Extract
<<<<

Friendly Fire: Silence Without Love

June 10, 2008

Two guys, Joe and Harry, figured out that most of us are ignorant of many aspects of our personality. When I say they “figured this out”, what I mean is they quantified it into an axiom and a graphic way of looking at this problem. Here is a picture of the Johari Window:Johari Window

As you look at the picture, notice that there are two areas of our lives that are functionally invisible to us. There are also two areas which are functionally invisible to others. For others to see the deeper parts of ourselves, we have to be willing to allow them to see through that pane of glass, so to speak. For us to learn about the blind areas of our lives, we must be willing to have others speak into our lives and evaluate the consequences. Only then does the “unknown” pane of our lives begin to become more clear as well.

>>>>

Problem details
Copy out the entire passage on the Johari Window, word for word and unchanged.

Recorded information
<<<<

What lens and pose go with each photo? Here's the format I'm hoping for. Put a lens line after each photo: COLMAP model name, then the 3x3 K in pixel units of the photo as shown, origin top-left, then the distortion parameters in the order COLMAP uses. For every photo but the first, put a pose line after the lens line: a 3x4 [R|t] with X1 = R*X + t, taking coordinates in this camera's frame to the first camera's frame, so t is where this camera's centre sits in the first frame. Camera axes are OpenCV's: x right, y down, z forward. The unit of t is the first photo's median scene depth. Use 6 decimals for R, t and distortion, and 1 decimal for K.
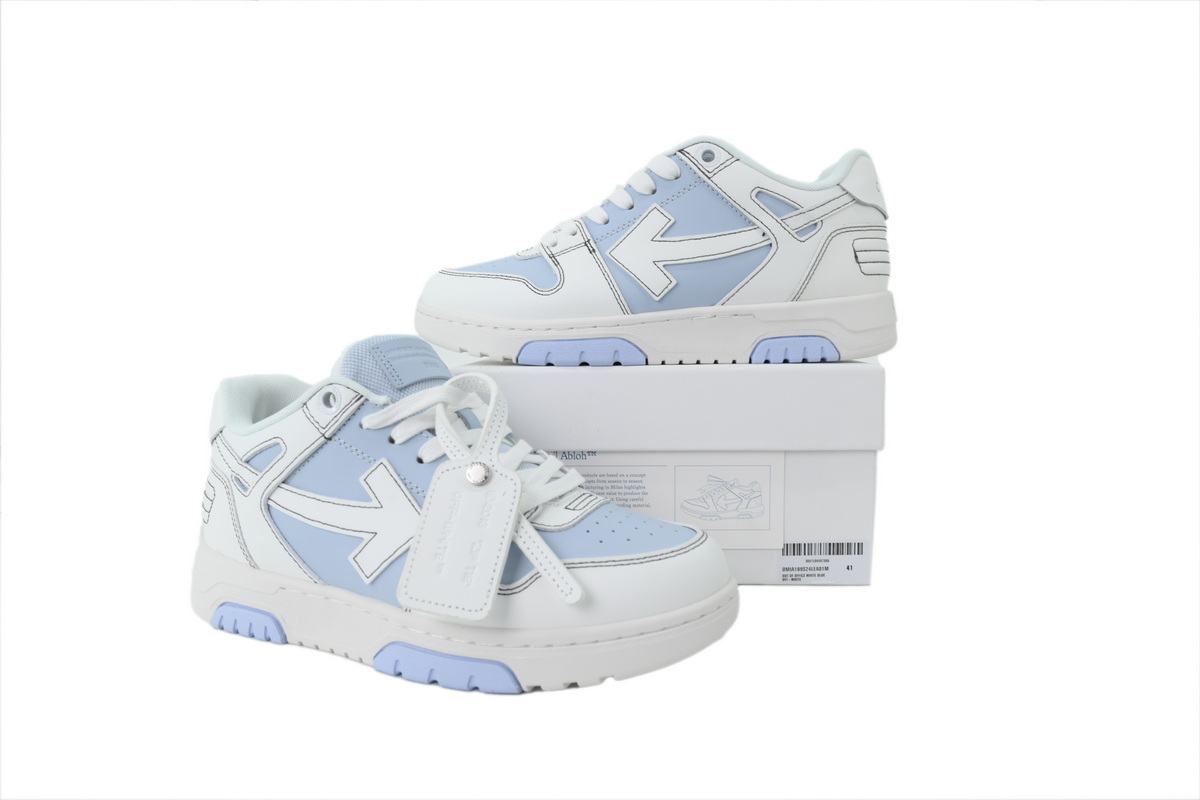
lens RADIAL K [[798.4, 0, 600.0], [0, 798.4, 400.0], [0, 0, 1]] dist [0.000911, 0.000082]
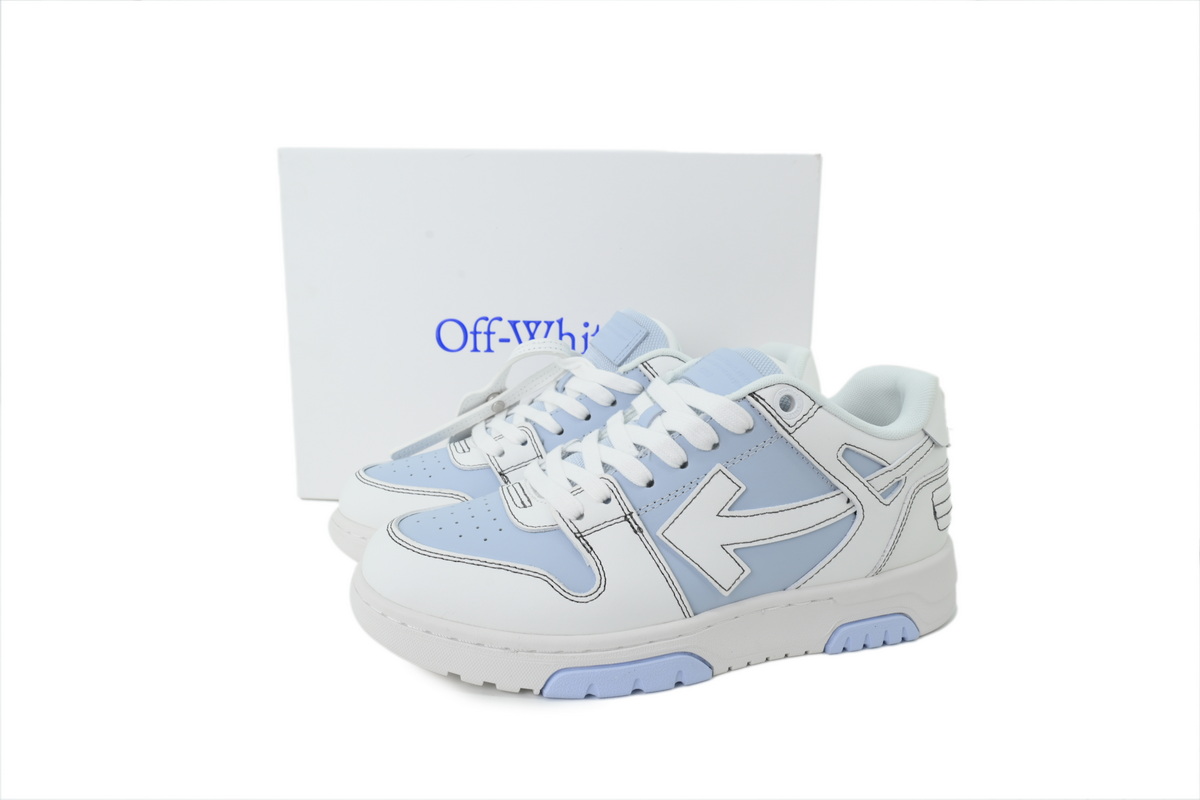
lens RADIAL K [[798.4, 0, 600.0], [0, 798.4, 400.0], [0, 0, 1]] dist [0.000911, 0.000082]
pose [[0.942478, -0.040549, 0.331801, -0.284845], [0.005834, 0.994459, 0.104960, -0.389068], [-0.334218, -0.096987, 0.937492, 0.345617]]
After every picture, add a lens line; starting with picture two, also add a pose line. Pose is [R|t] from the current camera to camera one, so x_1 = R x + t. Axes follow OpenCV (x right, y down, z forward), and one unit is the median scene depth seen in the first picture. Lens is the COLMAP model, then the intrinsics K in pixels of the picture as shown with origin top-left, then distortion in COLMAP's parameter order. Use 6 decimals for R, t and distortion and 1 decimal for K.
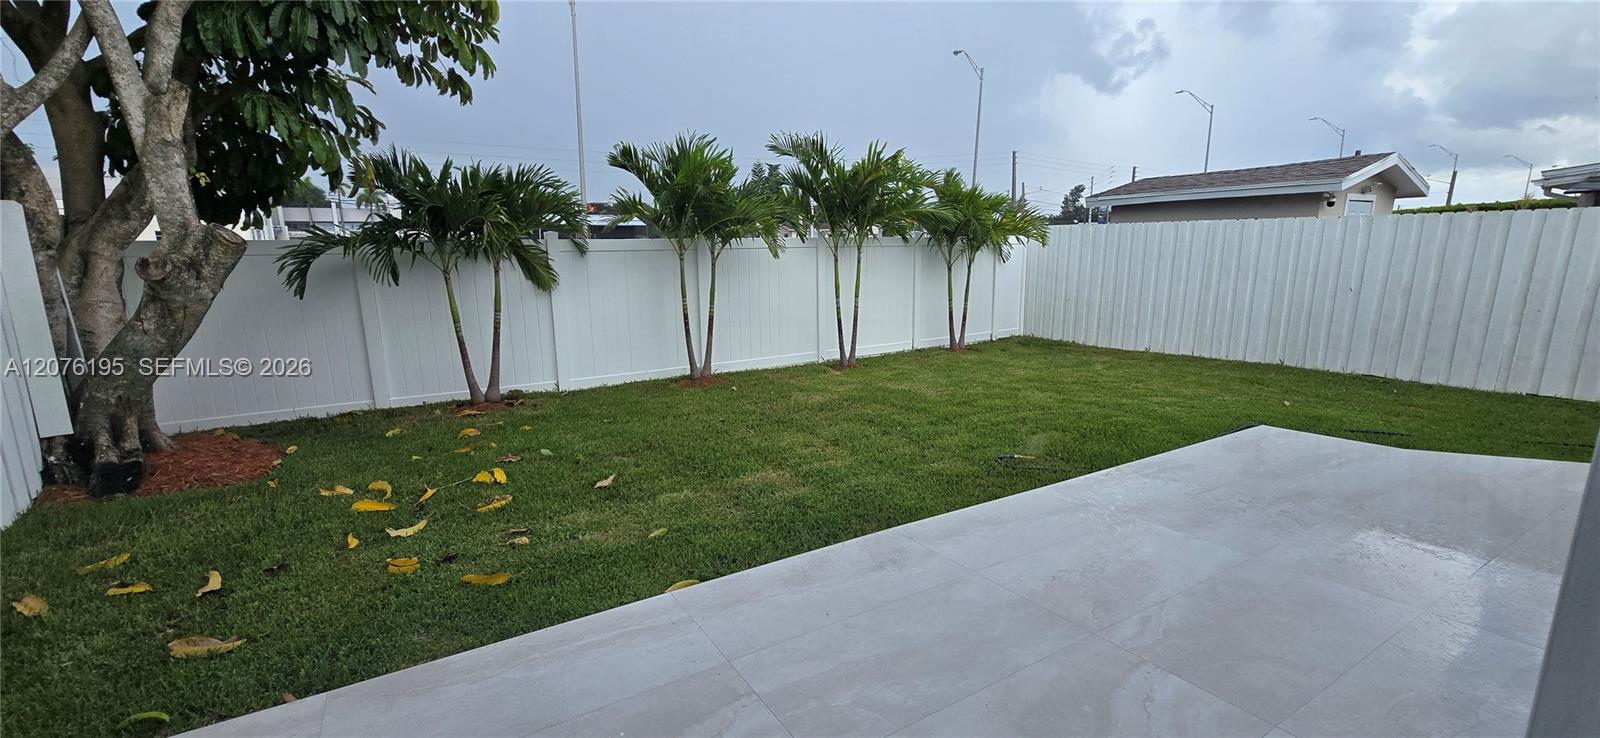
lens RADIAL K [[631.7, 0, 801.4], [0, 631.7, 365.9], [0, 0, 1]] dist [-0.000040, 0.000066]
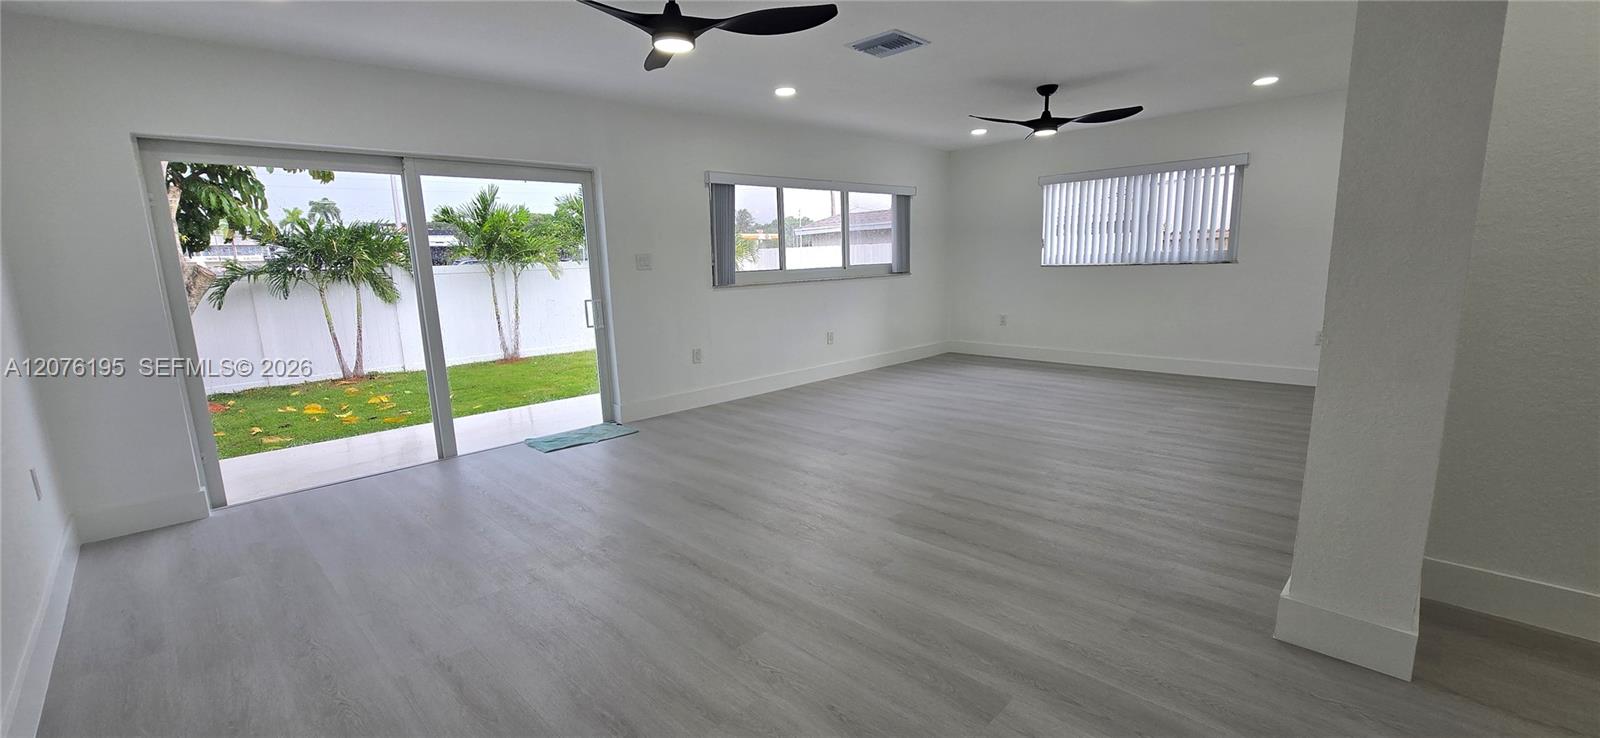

>>>>

Task response
Friendly Fire: Silence Without Love

June 10, 2008

Two guys, Joe and Harry, figured out that most of us are ignorant of many aspects of our personality. When I say they “figured this out”, what I mean is they quantified it into an axiom and a graphic way of looking at this problem. Here is a picture of the Johari Window:Johari Window

As you look at the picture, notice that there are two areas of our lives that are functionally invisible to us. There are also two areas which are functionally invisible to others. For others to see the deeper parts of ourselves, we have to be willing to allow them to see through that pane of glass, so to speak. For us to learn about the blind areas of our lives, we must be willing to have others speak into our lives and evaluate the consequences. Only then does the “unknown” pane of our lives begin to become more clear as well.